• Seitentext:
——

Kreislaufwirtschaft und Gemeinwohl
Wir sitzen auf der gemütlichen Terrasse des neuen Hauses, das Heinz Gstir für sich und seine Frau direkt neben dem Bauernhof gebaut hat – den Hof selbst führt mittlerweile sein Sohn, wobei Gstir nach wie vor auf dem Feld, dem Traktor und im Stall zu finden ist, wenn Not am Mann ist. Was ihn seit 20 Jahren antreibt, wollen wir wissen, und wie es zur Gründung von Bio am Berg kam. Gemeinwohl und regionale Wertschöpfung sind zwei Leitgedanken für Gstir. „Der Geld- und Warenkreislauf muss weitgehend in einer überschaubaren Region bleiben, dann haben alle was davon und so wird das Gemeinwohl abgesichert. Mir ging es darum, die Wertschöpfung zu den Produzenten – also auf die Bergbauernhöfe – zu bringen.“
In der Bio-Sennerei Hatzenstädt zeigt Gstir vor, was er damit meint: hier wird die gesamte Prozesswärme mit Holz erzeugt, das von den Genossenschaftsbauern angeliefert wird. Geld, das die Sennerei verdient, fließt so wieder zu den Produzenten zurück und ermöglicht denen ein rentables Wirtschaften und die Erzeugung hochwertiger Lebensmittel anstatt preisgedumpter Massenproduktion.

——

• Arbeitsauftrag 1:
Benenne in allen Zeilen unten „Review checklist“ in „Inspection checklist“ um und gib sie sonst unverändert wieder. Lass die Bilder in deiner Antwort weg.
• Arbeitsauftrag 2:
Führe den Text über Kreislaufwirtschaft und Gemeinwohl oben nach seinem letzten Satz weiter.
Der Text über Kreislaufwirtschaft und Gemeinwohl und die Zeilen sind voneinander unabhängiges Material.

——

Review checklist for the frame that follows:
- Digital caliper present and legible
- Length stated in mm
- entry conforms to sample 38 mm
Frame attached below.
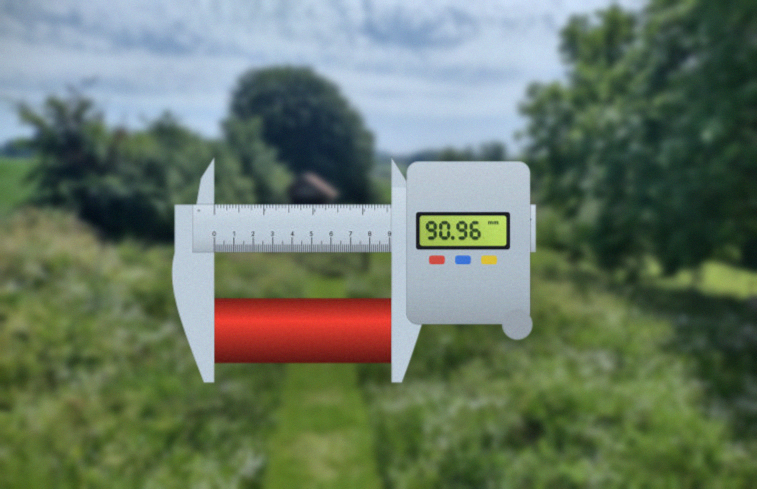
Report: 90.96 mm
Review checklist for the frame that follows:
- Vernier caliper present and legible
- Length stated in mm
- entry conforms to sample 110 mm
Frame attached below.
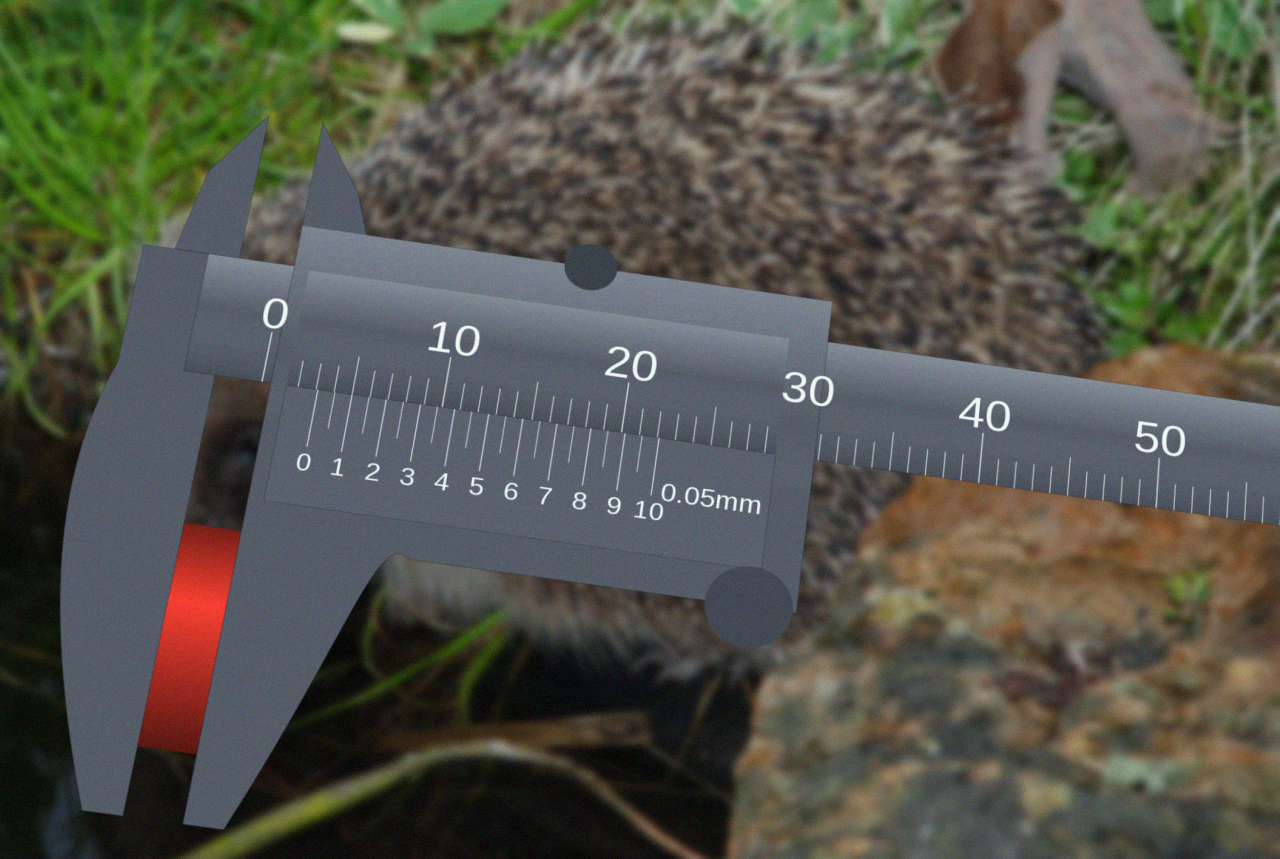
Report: 3.1 mm
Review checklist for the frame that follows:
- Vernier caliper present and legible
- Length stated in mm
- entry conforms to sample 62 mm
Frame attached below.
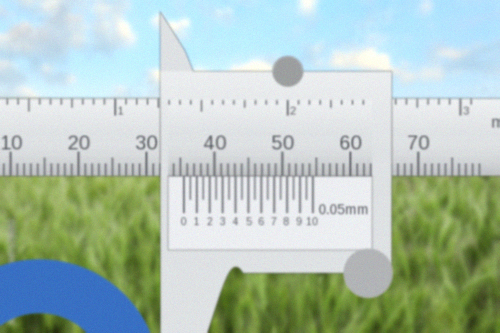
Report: 35.5 mm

——

• Ergebnis 1:
Inspection checklist for the frame that follows:
- Digital caliper present and legible
- Length stated in mm
- entry conforms to sample 38 mm
Frame attached below.
Report: 90.96 mm
Inspection checklist for the frame that follows:
- Vernier caliper present and legible
- Length stated in mm
- entry conforms to sample 110 mm
Frame attached below.
Report: 3.1 mm
Inspection checklist for the frame that follows:
- Vernier caliper present and legible
- Length stated in mm
- entry conforms to sample 62 mm
Frame attached below.
Report: 35.5 mm

• Ergebnis 2:
Bio vom Berg versetzt Berge
2001 haben sich dann Bio Bauern aus dem Unterland zusammengesetzt, um über neue Vermarktungsstrategien zu reden. Damals galten die „Öko-Spinner“ immer noch als reichlich exotische Gemeinschaft, die sich ertragssteigernden Düngern und schädlingshemmenden Pestiziden verschlossen. Heinz Gstir war 2002 als Vertreter der Sennerei Hatzenstädt dabei und er erinnert sich: „Für uns war damals wichtig, dass wir nicht nur Rohmilchlieferanten sein wollten, sondern dass es darum ging, selbst hochwertige und veredelte Produkte zu verkaufen.“ Schließlich wurde die Genossenschaft Bioalpin gegründet und man ging auf die Suche nach Handelspartnern. Da kam Gstir ein Zufall und eine Begegnung zugute, die sich als schicksalhaft erweisen sollte. Anton Mölk, der Chef der Supermarktkette M-Preis, war bereit der jungen Genossenschaft eine Chance zu bieten. Per Handschlag einigte man sich auf einen Probelauf ohne Listungs- und Regalgebühren – im Lebensmittelhandel eine absolute Ausnahme. Der Handschlag und die Abmachungen gelten bis heute und ein schriftlicher Vertrag zwischen den Biobauern und MPreis existiert nach wie vor nicht. Der Erfolg ist dafür umso spürbarer.
Waren es am Anfang gerade mal 8 Produkte, die Bio vom Berg zu bieten hatte, sind es heute mehr als 150. Geliefert werden sie von mehr als 600 Bauern und Produzenten und nach wie vor unter der Maxime bio, regional und in bester Qualität.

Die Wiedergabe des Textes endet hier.